The Stadium of Light has been a fortress this season, but not in the way Sunderland wanted. Until Saturday, they’ve succumbed to the stifling pressure of playing at home. That was before the revitalising effects of the effervescent Italian.
“The crowd really got behind their team, and every decision was challenged,” Moyes reflected, after seeing his side fall to the Wearsiders for the first time in his 11-year tenure at the 20th attempt.
Moyes added: “It was an intimidating atmosphere.”
Di Canio has worked his new charges hard, but has also combined the carrot with the stick. Not that the squad he inherited from Martin O’Neill are the only ones being shown a bit of love by the 44-year-old.
“I got a cuddle before kick-off,” Moyes added. “I don’t know him that well, but he’s started off very well.”
A return of six points from his first three games, the latest secured by Stephane Sessegnon’s strike in first-half stoppage time after a mistake by Leighton Baines might have been beyond the realm of optimism a few weeks ago and though they had to hang on at the end, they were three deserved points. Not that salvation is yet guaranteed. “It’s a long road this management lark, you know,” Moyes added.

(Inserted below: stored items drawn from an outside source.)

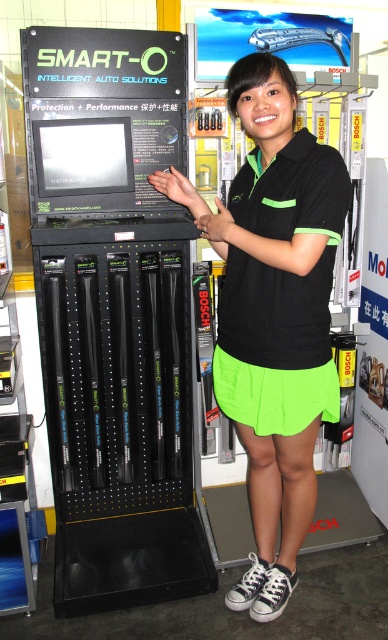
Is neon green fabric skirt at center wider than neon green fabric shorts at center?

Incorrect, neon green fabric skirt at center's width does not surpass neon green fabric shorts at center's.

Does point (263, 225) come farther from viewer compared to point (299, 376)?

No, (263, 225) is in front of (299, 376).

This screenshot has height=640, width=388. I want to click on neon green fabric skirt at center, so click(x=280, y=268).

Is black matte shirt at center shorter than neon green fabric skirt at center?

No, black matte shirt at center is not shorter than neon green fabric skirt at center.

Measure the distance from black matte shirt at center to neon green fabric skirt at center.

7.95 centimeters

Where is `black matte shirt at center`? This screenshot has width=388, height=640. black matte shirt at center is located at coordinates (273, 314).

Can you confirm if black matte shirt at center is positioned below neon green fabric shorts at center?

Incorrect, black matte shirt at center is not positioned below neon green fabric shorts at center.

Can you confirm if black matte shirt at center is positioned to the right of neon green fabric shorts at center?

In fact, black matte shirt at center is to the left of neon green fabric shorts at center.

Which is in front, point (289, 593) or point (299, 380)?

Point (299, 380)

Locate an element on the screen. black matte shirt at center is located at coordinates (273, 314).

The immediacy of his impact is something even the ultra positive Di Canio couldn’t have hoped for amidst the maelstrom of his appointment three weeks ago. He said: “When I looked at the fixtures, I couldn’t have expected to take six points from these first three games, although we should have had a draw at Chelsea, so it could have been more. I suppose I’m never going to be happy.”

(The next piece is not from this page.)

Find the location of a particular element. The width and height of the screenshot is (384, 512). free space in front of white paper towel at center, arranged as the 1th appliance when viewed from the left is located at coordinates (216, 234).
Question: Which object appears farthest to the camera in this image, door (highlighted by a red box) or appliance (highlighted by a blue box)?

He was certainly happy at the final whistle, though his unwillingness to repeat the touchline knee slide celebration that marked the victory at Newcastle in favour of some rather more modest fist-pumping was perhaps the only downside for the majority of a 44,000 crowd who more than played their part in a first home win in seven attempts.
“It’s a huge three points for us,” James McClean, who enjoyed a full-blooded battle with compatriot Seamus Coleman in an intriguing sub-plot to the drama, said. “There’s no doubt there’s a new-found confidence in the team – the manager’s instilled that into the players. He’s come in and given everybody a lift and given us the confidence that we were lacking as a team.”
Moyes conceded his side’s top four challenge is now a forlorn one, after a six-match unbeaten run was brought to a halt in a contest where his side came closest to scoring courtesy of a bizarre 40-yard backpass from Seb Larsson that required a fine save from Simon Mignolet to prevent the Swede registering a stunning own goal.
The Everton manager will not allow his players to entertain early thoughts of impending summer holidays with almost a month of the season remaining. “I’m really disappointed that question is even being asked,” was his reply, when questioned as to whether his side can respond to a first defeat in 12 years to the Wearsiders.